> [Brief] Scan the entries that follow for the word "site", then report every line in which it appears.

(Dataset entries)
+ + + + +

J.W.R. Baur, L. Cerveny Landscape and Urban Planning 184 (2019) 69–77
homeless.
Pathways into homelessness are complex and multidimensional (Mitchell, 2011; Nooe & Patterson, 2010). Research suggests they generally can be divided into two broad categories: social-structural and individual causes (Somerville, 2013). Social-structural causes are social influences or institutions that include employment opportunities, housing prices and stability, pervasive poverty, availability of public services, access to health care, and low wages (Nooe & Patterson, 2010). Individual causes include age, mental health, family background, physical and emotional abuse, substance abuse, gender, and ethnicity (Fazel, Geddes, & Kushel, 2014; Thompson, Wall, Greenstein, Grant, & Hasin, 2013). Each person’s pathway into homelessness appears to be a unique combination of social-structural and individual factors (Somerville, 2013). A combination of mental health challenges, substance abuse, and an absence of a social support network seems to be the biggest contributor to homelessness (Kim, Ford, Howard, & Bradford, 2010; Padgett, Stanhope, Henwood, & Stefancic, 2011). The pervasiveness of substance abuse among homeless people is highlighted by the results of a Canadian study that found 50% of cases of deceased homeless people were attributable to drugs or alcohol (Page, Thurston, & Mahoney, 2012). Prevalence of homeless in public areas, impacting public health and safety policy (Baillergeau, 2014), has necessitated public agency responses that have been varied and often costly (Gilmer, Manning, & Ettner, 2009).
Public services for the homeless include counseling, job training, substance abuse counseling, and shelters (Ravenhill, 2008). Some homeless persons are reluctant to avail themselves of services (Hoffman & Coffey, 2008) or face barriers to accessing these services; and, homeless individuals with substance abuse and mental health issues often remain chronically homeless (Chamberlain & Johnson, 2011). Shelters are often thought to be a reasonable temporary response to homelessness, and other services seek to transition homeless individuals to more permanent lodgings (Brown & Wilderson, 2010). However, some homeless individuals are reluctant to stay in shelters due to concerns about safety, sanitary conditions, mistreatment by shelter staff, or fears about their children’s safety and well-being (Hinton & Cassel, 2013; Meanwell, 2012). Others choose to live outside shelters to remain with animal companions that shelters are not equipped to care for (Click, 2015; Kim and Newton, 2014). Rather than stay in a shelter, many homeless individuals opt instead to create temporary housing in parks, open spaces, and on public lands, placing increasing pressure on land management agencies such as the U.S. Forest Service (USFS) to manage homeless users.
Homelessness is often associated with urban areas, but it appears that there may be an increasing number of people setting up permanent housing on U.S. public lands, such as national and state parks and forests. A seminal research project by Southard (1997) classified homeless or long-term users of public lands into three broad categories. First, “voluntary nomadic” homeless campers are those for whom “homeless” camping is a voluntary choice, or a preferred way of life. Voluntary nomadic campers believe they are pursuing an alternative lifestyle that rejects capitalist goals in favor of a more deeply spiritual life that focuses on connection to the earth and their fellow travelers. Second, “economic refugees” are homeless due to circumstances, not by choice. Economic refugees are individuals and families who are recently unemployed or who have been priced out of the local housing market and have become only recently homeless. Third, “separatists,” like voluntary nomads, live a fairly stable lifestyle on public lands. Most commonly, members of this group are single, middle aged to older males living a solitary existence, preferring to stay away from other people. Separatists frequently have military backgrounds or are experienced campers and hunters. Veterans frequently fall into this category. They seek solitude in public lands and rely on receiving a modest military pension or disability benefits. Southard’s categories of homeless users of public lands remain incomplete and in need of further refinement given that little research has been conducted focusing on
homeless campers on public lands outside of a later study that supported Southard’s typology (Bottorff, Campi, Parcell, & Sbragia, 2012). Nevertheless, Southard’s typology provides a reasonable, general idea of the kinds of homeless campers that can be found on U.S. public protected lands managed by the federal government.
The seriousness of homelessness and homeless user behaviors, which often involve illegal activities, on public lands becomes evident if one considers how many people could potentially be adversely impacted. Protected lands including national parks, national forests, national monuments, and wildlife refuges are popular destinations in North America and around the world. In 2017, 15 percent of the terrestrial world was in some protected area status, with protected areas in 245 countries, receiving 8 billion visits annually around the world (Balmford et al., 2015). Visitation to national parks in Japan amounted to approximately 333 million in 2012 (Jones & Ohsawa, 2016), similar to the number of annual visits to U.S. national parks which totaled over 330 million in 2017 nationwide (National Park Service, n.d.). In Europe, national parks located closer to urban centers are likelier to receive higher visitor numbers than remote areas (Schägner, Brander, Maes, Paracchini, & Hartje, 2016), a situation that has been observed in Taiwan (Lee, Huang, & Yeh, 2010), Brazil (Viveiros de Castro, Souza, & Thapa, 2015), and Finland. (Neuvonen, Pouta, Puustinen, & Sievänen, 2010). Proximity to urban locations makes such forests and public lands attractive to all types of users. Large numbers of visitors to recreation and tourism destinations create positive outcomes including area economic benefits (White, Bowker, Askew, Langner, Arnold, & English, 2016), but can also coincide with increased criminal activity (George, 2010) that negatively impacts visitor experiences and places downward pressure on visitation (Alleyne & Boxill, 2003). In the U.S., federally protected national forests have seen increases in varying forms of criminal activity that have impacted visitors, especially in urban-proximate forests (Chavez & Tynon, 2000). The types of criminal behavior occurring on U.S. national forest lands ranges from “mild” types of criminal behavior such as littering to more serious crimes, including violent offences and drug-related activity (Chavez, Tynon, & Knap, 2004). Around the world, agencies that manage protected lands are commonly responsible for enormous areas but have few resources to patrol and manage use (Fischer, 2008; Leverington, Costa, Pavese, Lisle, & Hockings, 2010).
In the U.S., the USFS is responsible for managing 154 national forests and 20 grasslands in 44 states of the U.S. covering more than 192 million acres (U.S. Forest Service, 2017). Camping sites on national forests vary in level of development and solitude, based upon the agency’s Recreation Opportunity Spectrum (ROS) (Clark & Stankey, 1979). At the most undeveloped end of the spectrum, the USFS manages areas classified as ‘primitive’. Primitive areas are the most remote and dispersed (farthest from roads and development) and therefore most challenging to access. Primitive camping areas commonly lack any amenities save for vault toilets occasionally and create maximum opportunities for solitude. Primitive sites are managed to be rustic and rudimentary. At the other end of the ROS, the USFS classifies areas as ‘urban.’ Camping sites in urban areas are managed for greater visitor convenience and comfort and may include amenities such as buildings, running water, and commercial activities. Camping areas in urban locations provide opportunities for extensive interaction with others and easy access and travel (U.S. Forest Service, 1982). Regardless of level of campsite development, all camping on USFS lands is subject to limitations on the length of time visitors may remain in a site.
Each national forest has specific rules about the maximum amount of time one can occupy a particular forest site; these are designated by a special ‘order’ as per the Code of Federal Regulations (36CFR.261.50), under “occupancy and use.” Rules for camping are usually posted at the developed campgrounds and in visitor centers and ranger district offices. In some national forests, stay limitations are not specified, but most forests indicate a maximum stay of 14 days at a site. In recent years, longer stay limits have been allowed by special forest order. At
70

+ + + + +

> [Task output]
In the U.S., the USFS is responsible for managing 154 national forests and 20 grasslands in 44 states of the U.S. covering more than 192 million acres (U.S. Forest Service, 2017). Camping sites on national forests vary in level of development and solitude, based upon the agency’s Recreation Opportunity Spectrum (ROS) (Clark & Stankey, 1979). At the most undeveloped end of the spectrum, the USFS manages areas classified as ‘primitive’. Primitive areas are the most remote and dispersed (farthest from roads and development) and therefore most challenging to access. Primitive camping areas commonly lack any amenities save for vault toilets occasionally and create maximum opportunities for solitude. Primitive sites are managed to be rustic and rudimentary. At the other end of the ROS, the USFS classifies areas as ‘urban.’ Camping sites in urban areas are managed for greater visitor convenience and comfort and may include amenities such as buildings, running water, and commercial activities. Camping areas in urban locations provide opportunities for extensive interaction with others and easy access and travel (U.S. Forest Service, 1982). Regardless of level of campsite development, all camping on USFS lands is subject to limitations on the length of time visitors may remain in a site.
Each national forest has specific rules about the maximum amount of time one can occupy a particular forest site; these are designated by a special ‘order’ as per the Code of Federal Regulations (36CFR.261.50), under “occupancy and use.” Rules for camping are usually posted at the developed campgrounds and in visitor centers and ranger district offices. In some national forests, stay limitations are not specified, but most forests indicate a maximum stay of 14 days at a site. In recent years, longer stay limits have been allowed by special forest order. At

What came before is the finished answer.